> REQUIRED TASKS:
**a)** Summarize the passage on sexual harassment complaints in two sentences.
**b)** Answer these questions from the passage on sexual harassment complaints:
(i) Which section of the Employment Equity Act requires employers to consult all relevant parties?
(ii) What was JL's job?
(iii) What test did JL and KB undergo?

*** READING TEXT Section Begins ***

Investigating sexual harassment complaints – pertinent considerations

Section 60(2) of the Employment Equity Act 55, 1998 (“the EEA”) requires that if a sexual harassment incident is alleged at work, the employer must consult all relevant parties and must take the necessary steps to eliminate the alleged conduct. In Shoprite Checkers (Pty) Ltd v JL and othersJL Case”, the Labour Court provided practical insights as to what is expected of employers when they consult with parties in cases of alleged sexual harassment.

In this matter a teller sales clerk identified as “JL”, was assisting the general manager, identified as “KB”, to assess the status of an order. JL claimed that while she was accessing a computer, KB slapped her on her left buttock and immediately thereafter giggled. A grievance was laid, and Shoprite investigated the allegation by interviewing JL, KB and possible witnesses. As is often the case in sexual harassment claims, it was the JL’s word against that of KB. JL and KB therefore also underwent a polygraph test.

*** READING TEXT Section Ends ***
*** INFORMATION Section Begins ***

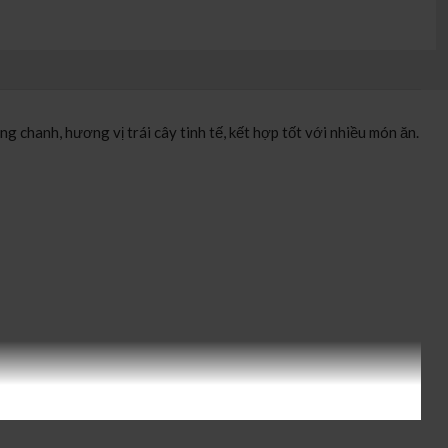
hanh, hương vị trái cây tinh tế, kết hợp tốt với nhiều món ăn.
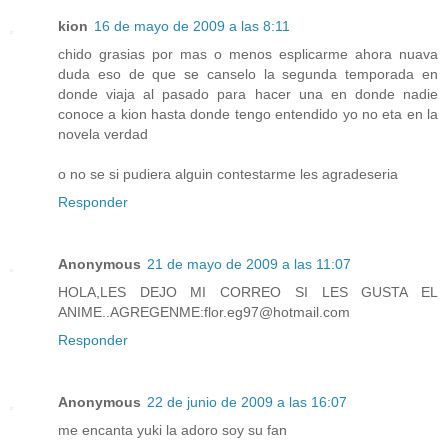
kion
16 de mayo de 2009 a las 8:11
chido grasias por mas o menos esplicarme ahora nuava
duda eso de que se canselo la segunda temporada en
donde viaja al pasado para hacer una en donde nadie
conoce a kion hasta donde tengo entendido yo no eta en la
novela verdad
o no se si pudiera alguin contestarme les agradeseria
Responder
Anonymous
21 de mayo de 2009 a las 11:07
HOLA,LES DEJO MI CORREO SI LES GUSTA EL
ANIME..AGREGENME:flor.eg97@hotmail.com
Responder
Anonymous
22 de junio de 2009 a las 16:07
me encanta yuki la adoro soy su fan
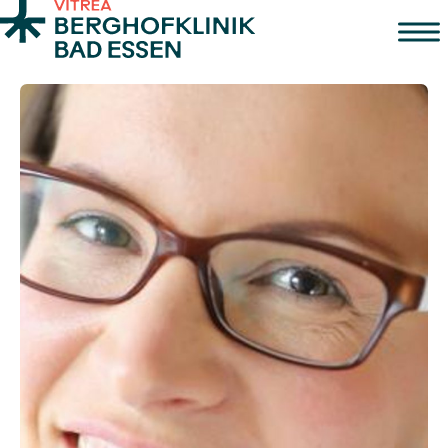
Zum Inhalt springen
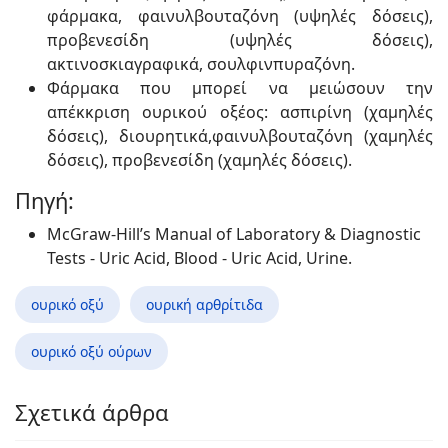
φάρμακα, φαινυλβουταζόνη (υψηλές δόσεις),
προβενεσίδη (υψηλές δόσεις),
ακτινοσκιαγραφικά, σουλφινπυραζόνη.
Φάρμακα που μπορεί να μειώσουν την
απέκκριση ουρικού οξέος: ασπιρίνη (χαμηλές
δόσεις), διουρητικά,φαινυλβουταζόνη (χαμηλές
δόσεις), προβενεσίδη (χαμηλές δόσεις).
Πηγή:
McGraw-Hill’s Manual of Laboratory & Diagnostic
Tests - Uric Acid, Blood - Uric Acid, Urine.
ουρικό οξύ
ουρική αρθρίτιδα
ουρικό οξύ ούρων
Σχετικά άρθρα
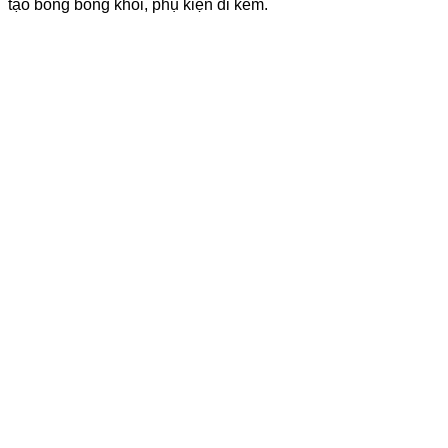
tạo bong bóng khói, phụ kiện đi kèm.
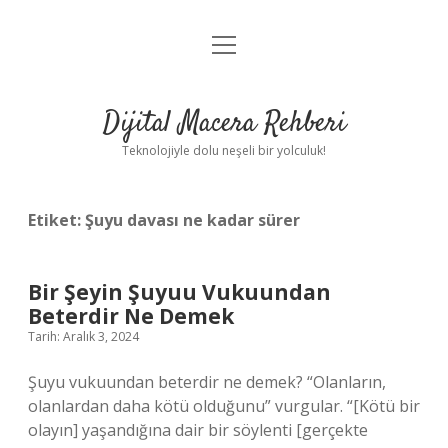
menüyü
Anasayfa
aç
Gizlilik Politikası
Dijital Macera Rehberi
Yasal Uyarı
Teknolojiyle dolu neşeli bir yolculuk!
Hakkımızda
Etiket:
Şuyu davası ne kadar sürer
Bir Şeyin Şuyuu Vukuundan
Beterdir Ne Demek
Tarih: Aralık 3, 2024
Şuyu vukuundan beterdir ne demek? “Olanların,
olanlardan daha kötü olduğunu” vurgular. “[Kötü bir
olayın] yaşandığına dair bir söylenti [gerçekte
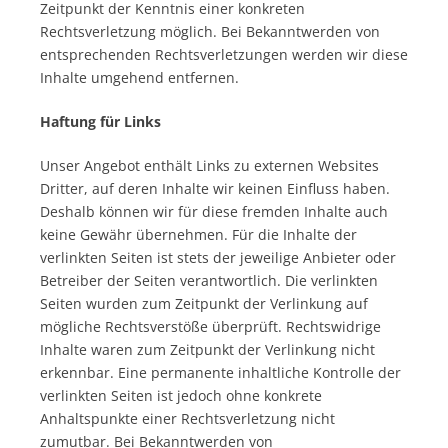
Zeitpunkt der Kenntnis einer konkreten
Rechtsverletzung möglich. Bei Bekanntwerden von
entsprechenden Rechtsverletzungen werden wir diese
Inhalte umgehend entfernen.
Haftung für Links
Unser Angebot enthält Links zu externen Websites
Dritter, auf deren Inhalte wir keinen Einfluss haben.
Deshalb können wir für diese fremden Inhalte auch
keine Gewähr übernehmen. Für die Inhalte der
verlinkten Seiten ist stets der jeweilige Anbieter oder
Betreiber der Seiten verantwortlich. Die verlinkten
Seiten wurden zum Zeitpunkt der Verlinkung auf
mögliche Rechtsverstöße überprüft. Rechtswidrige
Inhalte waren zum Zeitpunkt der Verlinkung nicht
erkennbar. Eine permanente inhaltliche Kontrolle der
verlinkten Seiten ist jedoch ohne konkrete
Anhaltspunkte einer Rechtsverletzung nicht
zumutbar. Bei Bekanntwerden von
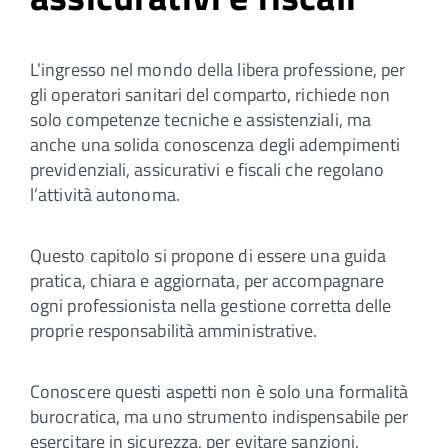
L’ingresso nel mondo della libera professione, per
gli operatori sanitari del comparto, richiede non
solo competenze tecniche e assistenziali, ma
anche una solida conoscenza degli adempimenti
previdenziali, assicurativi e fiscali che regolano
l’attività autonoma.
Questo capitolo si propone di essere una guida
pratica, chiara e aggiornata, per accompagnare
ogni professionista nella gestione corretta delle
proprie responsabilità amministrative.
Conoscere questi aspetti non è solo una formalità
burocratica, ma uno strumento indispensabile per
esercitare in sicurezza, per evitare sanzioni,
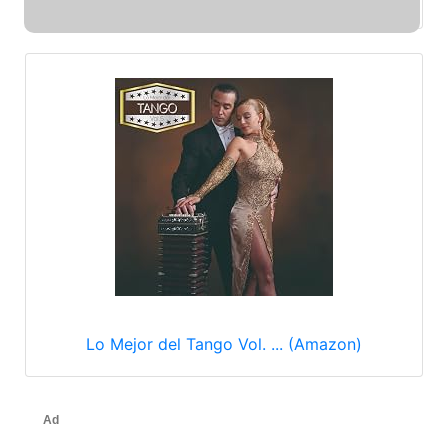
Lo Mejor del Tango Vol. ... (Amazon)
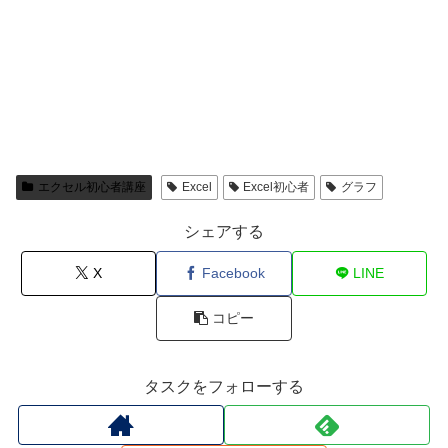
エクセル初心者講座
Excel
Excel初心者
グラフ
シェアする
X
Facebook
LINE
コピー
タスクをフォローする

*** INFORMATION Section Ends ***

> RESULTS OF THE TASKS:
**a)** Section 60(2) of the Employment Equity Act requires employers to consult all relevant parties and take the necessary steps to eliminate the conduct when sexual harassment is alleged at work, and the Labour Court gave practical insights on that consultation in a case involving Shoprite Checkers. In that case, a teller sales clerk, JL, claimed that the general manager, KB, slapped her on the buttock and giggled, and Shoprite investigated by interviewing JL, KB and possible witnesses and having JL and KB undergo a polygraph test.

**b)**
(i) Section 60(2)
(ii) Teller sales clerk
(iii) A polygraph test